RDC : l’épidémie d’Ebola dépasse les 2 000 morts, un seuil historique

RDC : l’épidémie d’Ebola franchit un cap tragique

L’épidémie de fièvre hémorragique à virus Ebola en République démocratique du Congo (RDC) vient de dépasser un seuil dramatique. Selon les dernières données officielles, la maladie a causé plus de 2 000 décès parmi les 4 300 cas confirmés. Cette flambée épidémique, qui sévit principalement dans les provinces de l’Ituri et du Nord-Kivu, s’inscrit comme la plus meurtrière jamais enregistrée dans le pays.

Une propagation dans des zones en proie aux conflits

Partie de l’Ituri, dans le nord-est du pays, l’épidémie s’est étendue vers le Nord-Kivu, une région déjà fragilisée par des années de tensions armées. Les infrastructures sanitaires, souvent précaires dans ces zones, compliquent considérablement la riposte médicale et la prise en charge des patients. Le bilan actuel se rapproche dangereusement de celui de la précédente épidémie majeure de 2018-2020, qui avait fait près de 2 300 morts en RDC.

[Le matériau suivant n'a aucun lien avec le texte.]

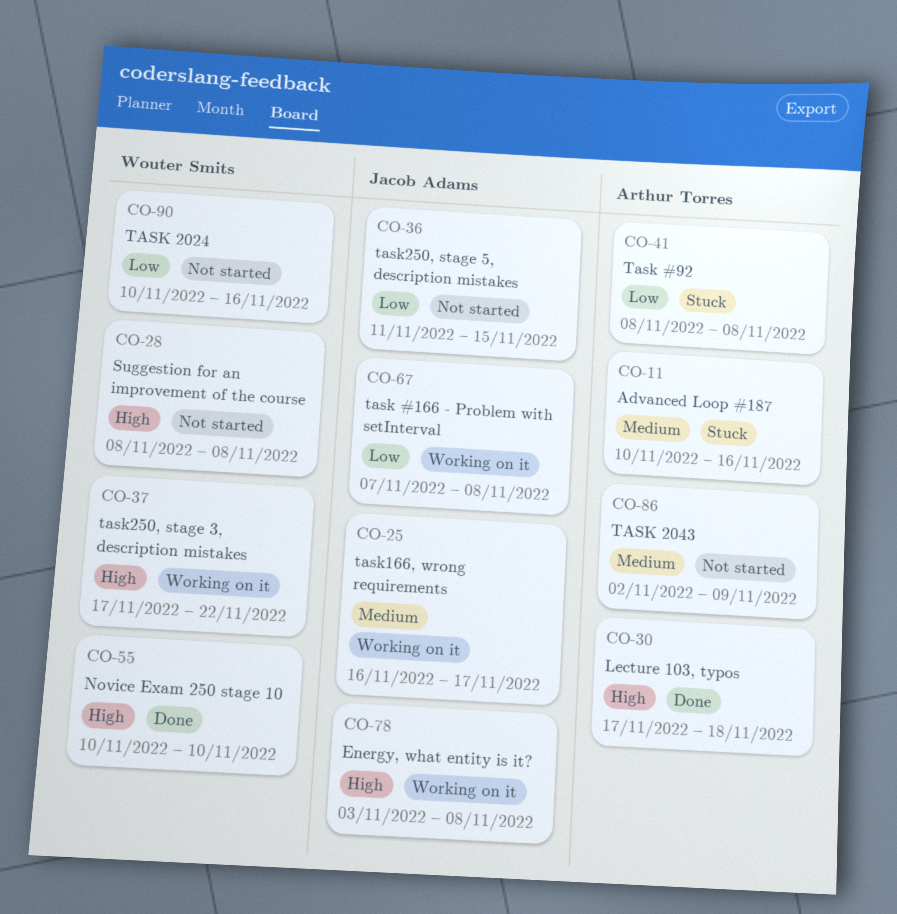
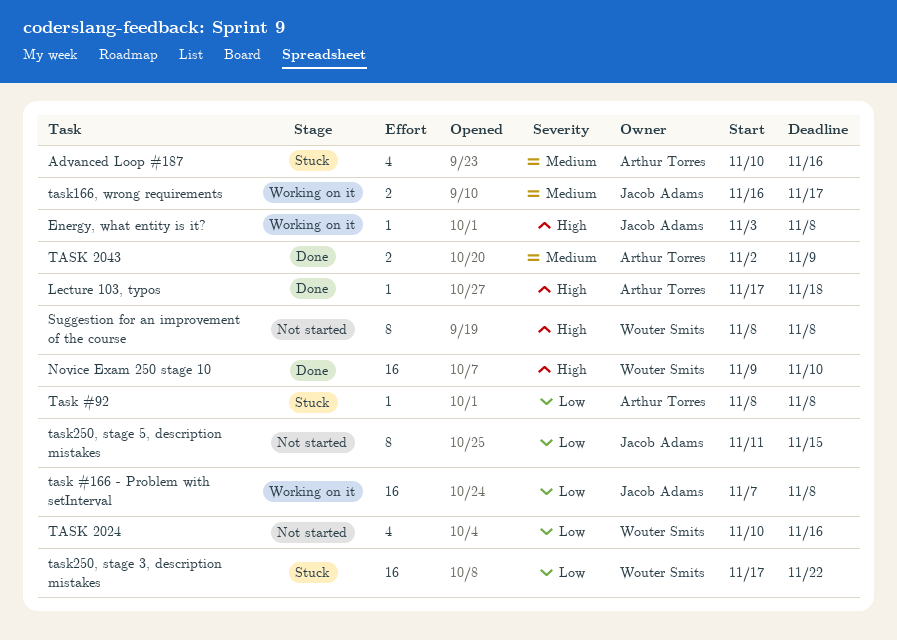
Novice Exam 250 stage 10, start: Nov 10 -> Nov 9
TASK 2043, status: Not started -> Done
task250, stage 3, description mistakes, status: Working on it -> Stuck
task250, stage 3, description mistakes, priority: High -> Low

Un variant résistant et des défis vaccinaux

Cette nouvelle vague est provoquée par le variant Bundibugyo, pour lequel aucun vaccin n’est encore homologué. Face à l’urgence, l’Organisation mondiale de la santé (OMS) a recommandé la mise en place d’un essai clinique pour évaluer l’efficacité du vaccin Ervebo, actuellement le seul approuvé contre Ebola. Les experts soulignent que les données de sécurité disponibles sur ce vaccin, produit par le laboratoire américain Merck, permettent d’envisager rapidement une phase 3 d’expérimentation.

L’Alliance du vaccin Gavi a déjà mobilisé des doses issues du stock mondial d’Ervebo, estimé à environ 500 000 unités. Cette initiative s’ajoute aux efforts internationaux pour endiguer la propagation du virus.

D’autres pistes vaccinales en cours d’évaluation

Parallèlement, plusieurs candidats-vaccins sont en développement contre le variant Bundibugyo. Le Canada a autorisé Moderna à lancer des essais cliniques pour son propre vaccin, tandis que d’autres projets sont portés par Hilleman Laboratories et l’Université d’Oxford. La communauté internationale a réagi avec des aides financières, comme l’annonce d’un soutien supplémentaire de plus de 242 millions de dollars par les États-Unis pour renforcer la lutte contre Ebola en RDC.

Un taux de mortalité alarmant

Avec un taux de mortalité de 45,9 %, cette épidémie rappelle l’urgence d’une réponse coordonnée et renforcée. Les autorités sanitaires congolaises, soutenues par des partenaires internationaux, multiplient les actions pour limiter la propagation du virus dans une région déjà fragilisée.